AI is promising to do the same but in virtually all industries (manufacturing, services, healthcare, etc.) and in a way shorten span.
Work used to be labor (human/animal) fueled by energy (food) + intelligence (human) fueled by energy (food), then labor (machine) fueled by energy (oil/electricity) + intelligence (AI) fueled by energy (electricity).

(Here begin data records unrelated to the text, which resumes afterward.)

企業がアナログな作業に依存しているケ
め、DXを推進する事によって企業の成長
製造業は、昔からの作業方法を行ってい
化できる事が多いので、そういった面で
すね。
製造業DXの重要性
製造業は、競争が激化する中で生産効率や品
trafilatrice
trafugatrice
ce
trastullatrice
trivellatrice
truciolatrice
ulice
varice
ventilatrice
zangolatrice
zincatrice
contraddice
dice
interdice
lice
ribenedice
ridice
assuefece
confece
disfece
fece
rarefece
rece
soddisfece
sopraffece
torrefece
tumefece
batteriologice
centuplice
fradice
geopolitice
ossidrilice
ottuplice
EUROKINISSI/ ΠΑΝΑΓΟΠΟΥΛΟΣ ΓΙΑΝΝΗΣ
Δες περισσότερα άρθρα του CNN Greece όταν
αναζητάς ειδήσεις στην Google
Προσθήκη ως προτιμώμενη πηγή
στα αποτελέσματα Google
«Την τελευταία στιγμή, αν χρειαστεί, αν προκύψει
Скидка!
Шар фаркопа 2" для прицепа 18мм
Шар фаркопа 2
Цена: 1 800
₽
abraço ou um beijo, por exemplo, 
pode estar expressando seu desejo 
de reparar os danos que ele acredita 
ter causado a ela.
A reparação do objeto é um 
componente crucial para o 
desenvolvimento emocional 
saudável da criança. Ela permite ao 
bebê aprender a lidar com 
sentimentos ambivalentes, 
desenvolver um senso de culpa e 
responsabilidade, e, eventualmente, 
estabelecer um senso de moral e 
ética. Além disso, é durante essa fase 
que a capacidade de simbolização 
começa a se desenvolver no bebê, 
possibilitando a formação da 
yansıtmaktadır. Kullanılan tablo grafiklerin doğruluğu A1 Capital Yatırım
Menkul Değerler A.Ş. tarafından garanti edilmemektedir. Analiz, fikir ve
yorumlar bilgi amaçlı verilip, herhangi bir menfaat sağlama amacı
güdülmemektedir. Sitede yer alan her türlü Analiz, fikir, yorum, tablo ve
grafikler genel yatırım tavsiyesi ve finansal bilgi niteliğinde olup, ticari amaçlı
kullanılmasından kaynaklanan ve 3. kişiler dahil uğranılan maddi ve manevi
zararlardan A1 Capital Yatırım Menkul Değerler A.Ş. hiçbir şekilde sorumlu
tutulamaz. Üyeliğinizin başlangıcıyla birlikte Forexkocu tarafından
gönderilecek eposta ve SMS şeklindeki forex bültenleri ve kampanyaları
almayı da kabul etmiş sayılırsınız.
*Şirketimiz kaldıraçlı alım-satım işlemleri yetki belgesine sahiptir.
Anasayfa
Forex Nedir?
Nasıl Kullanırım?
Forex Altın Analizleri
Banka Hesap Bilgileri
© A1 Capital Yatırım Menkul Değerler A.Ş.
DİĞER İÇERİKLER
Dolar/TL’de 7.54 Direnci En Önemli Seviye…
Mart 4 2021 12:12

IF work is mostly done by AI/machines fueled by energy. Then work's price is mostly a function of energy price (assuming materials can be extracted/transported/transformed is also a function of energy).
If energy becomes abundant and cheap, then there is no reasons to not let AI do the work.
But then what happens to the rest of us, how the economy keeps humming ?
rtkwe|2 months ago
I think it's weird there's so much pushback on the idea that if the hype proves true and it /can/ replace basically any knowledge worker (and potentially drive robots replacing physical laborers) that that would have a bit of a larger effect than inventions that affect some parts of some industries...
There's plenty of space to think it just won't happen (where I'm personally at, at least on the current LLM driven versions) but if it does work the broad spread of the impact would require a huge amount of change all at once.
haroldp|2 months ago
Ok, appreciate the clarification. But in that time frame there have been a number of really tectonic inventions that changed pretty much everything: steam power, ICE power, electrification, refrigeration, computing and the internet, just to name a few off the top of my head.
> There's plenty of space to think it just won't happen (where I'm personally at, at least on the current LLM driven versions)
Same. I am both optimistic about human ability to find new jobs, and skeptical that "AI" is going to make that necessary in the new future.
UltraSane|2 months ago
haroldp|2 months ago
My job title did not even exist when I was born.